Le procès en réclamation qu’intente le syndicaliste Hemant Madhow au Mauritius Institute of Training and Development (MITD) pour avoir été injustement renvoyé deux fois sera appelé en Cour suprême le 17 novembre. Les défendeurs avaient fait une demande pour la communication de certains détails par rapport aux demandes du syndicaliste et après l’échange des documents, le procès est « in shape » pour être entendu. Dans sa plainte, le syndicaliste soutient qu’il avait subi des intimidations par rapport à son poste de président de la MITD Employees Union. Hemant Madhow est représenté par Me Kishore Pertab.
Hemant Madhow avait été suspendu de ses fonctions le 21 janvier 2013 avec effet immédiat, une action disciplinaire que le MITD justifiait par cinq charges. On lui reprochait, entre autres, d’avoir fait des commentaires jugés non-fondés sur la gestion du MITD sur les ondes d’une radio privée le 20 novembre dernier et d’avoir ouvertement critiqué l’établissement pour sa façon de procéder dans un cas d’allégation de pédophilie. Me Hervé Lassémillante, qui présidait le comité disciplinaire, avait reconnu dans un premier Ruling que c’est en tant que syndicaliste que M. Madhow était intervenu à la radio l’année dernière. Ce dernier a repris le travail le 28 avril de la même année. Le MITD avait cependant informé l’Assistant Manager du centre de formation d’Ébène, dans une lettre, que sa réintégration était assortie d’un severe warning. « In light of the foregoing, the MITD Board has after a review of your personal file decided, (a) reinstate you in your employment with immediate effect, (b) to give you a very severe warning, (c) to closely monitor your acts and doings, more particularly as regards compliance with the rules and regulations of the MITD », soutenait l’institution dans sa correspondance. Le board du MITD a aussi fait savoir à Hemant Madhow qu’il pourrait être sujet à « more severe disciplinary actions ».
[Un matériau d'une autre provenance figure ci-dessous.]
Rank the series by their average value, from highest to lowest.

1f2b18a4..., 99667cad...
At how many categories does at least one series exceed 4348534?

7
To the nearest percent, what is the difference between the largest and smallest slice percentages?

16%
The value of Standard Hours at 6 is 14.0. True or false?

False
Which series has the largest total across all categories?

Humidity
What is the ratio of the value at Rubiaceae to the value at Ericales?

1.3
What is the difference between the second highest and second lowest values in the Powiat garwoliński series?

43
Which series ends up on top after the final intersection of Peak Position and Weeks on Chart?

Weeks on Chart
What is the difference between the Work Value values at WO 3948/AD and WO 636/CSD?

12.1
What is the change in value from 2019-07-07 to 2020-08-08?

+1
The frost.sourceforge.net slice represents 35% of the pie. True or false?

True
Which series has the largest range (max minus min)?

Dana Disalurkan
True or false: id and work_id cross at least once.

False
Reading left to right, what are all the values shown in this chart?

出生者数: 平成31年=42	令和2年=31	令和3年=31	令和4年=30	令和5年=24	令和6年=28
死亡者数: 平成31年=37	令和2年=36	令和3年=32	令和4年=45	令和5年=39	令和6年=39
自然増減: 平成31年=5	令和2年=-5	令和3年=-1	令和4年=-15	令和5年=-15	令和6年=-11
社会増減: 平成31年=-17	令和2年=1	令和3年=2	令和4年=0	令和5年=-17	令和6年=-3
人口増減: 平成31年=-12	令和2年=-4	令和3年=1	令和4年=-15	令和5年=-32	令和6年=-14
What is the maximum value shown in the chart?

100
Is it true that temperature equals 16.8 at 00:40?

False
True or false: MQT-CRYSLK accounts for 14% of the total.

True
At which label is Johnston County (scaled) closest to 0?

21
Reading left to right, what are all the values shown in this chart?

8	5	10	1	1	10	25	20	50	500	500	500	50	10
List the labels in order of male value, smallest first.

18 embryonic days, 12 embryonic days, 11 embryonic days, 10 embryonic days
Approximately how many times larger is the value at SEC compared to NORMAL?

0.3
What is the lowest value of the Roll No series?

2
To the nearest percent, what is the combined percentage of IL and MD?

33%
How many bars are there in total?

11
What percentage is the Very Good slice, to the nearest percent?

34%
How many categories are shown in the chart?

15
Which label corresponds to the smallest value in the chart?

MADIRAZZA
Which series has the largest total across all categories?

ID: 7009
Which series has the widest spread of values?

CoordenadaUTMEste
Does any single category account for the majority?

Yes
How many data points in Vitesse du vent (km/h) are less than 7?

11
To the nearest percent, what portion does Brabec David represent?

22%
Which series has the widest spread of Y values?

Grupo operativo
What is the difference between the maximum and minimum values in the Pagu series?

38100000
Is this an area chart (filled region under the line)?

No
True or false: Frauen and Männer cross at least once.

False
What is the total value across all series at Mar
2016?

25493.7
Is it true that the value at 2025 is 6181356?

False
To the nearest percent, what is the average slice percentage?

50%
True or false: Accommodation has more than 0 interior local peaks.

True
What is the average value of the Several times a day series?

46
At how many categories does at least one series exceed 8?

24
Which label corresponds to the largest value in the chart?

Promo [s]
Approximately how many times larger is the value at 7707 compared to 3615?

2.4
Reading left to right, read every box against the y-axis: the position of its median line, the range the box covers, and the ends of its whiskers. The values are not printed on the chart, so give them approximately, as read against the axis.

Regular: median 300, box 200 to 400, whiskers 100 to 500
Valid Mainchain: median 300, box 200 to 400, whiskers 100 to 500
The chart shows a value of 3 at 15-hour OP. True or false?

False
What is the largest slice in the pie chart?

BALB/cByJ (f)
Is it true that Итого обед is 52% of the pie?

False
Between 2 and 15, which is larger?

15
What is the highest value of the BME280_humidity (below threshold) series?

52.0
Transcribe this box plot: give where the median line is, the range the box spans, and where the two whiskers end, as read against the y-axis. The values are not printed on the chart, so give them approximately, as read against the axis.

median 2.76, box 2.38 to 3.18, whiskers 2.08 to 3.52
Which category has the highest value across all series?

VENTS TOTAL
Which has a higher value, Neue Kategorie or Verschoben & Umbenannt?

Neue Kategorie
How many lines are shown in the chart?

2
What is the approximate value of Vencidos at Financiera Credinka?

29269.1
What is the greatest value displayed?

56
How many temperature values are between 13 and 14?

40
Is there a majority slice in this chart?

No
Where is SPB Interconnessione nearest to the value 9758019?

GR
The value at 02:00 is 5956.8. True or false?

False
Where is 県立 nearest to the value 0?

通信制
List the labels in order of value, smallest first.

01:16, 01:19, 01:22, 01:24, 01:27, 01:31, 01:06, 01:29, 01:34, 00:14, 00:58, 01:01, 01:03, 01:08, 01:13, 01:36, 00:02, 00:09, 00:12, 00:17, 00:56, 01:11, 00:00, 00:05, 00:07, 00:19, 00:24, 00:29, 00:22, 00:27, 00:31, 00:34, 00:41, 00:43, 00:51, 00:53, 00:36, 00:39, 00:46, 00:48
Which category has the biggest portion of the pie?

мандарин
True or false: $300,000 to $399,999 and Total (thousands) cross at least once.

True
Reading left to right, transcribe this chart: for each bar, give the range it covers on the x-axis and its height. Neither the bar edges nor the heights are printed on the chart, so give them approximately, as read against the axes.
En effet, le 16 mai, l’Assistant Manager du centre de formation du MITD, à peine un mois après sa réintégration, devait apprendre, alors qu’il revenait de trois jours de congé maladie, qu’il était de nouveau suspendu. La direction lui donnait jusqu’au 20 mai pour s’expliquer. Après avoir dit qu’il était intervenu à la radio en tant que syndicaliste et que sa déclaration ne remettait en aucune façon en doute ses responsabilités d’employé, la direction du MITD lui fait savoir qu’elle n’est pas satisfaite des raisons avancées. Dans une correspondance officielle, elle lui reprochait d’avoir fait sur les ondes d’une radio privée une déclaration qui « undermines the seriousness of the findings of the Fact Finding Committee » et pris une « abusive measure » en tant que président du syndicat.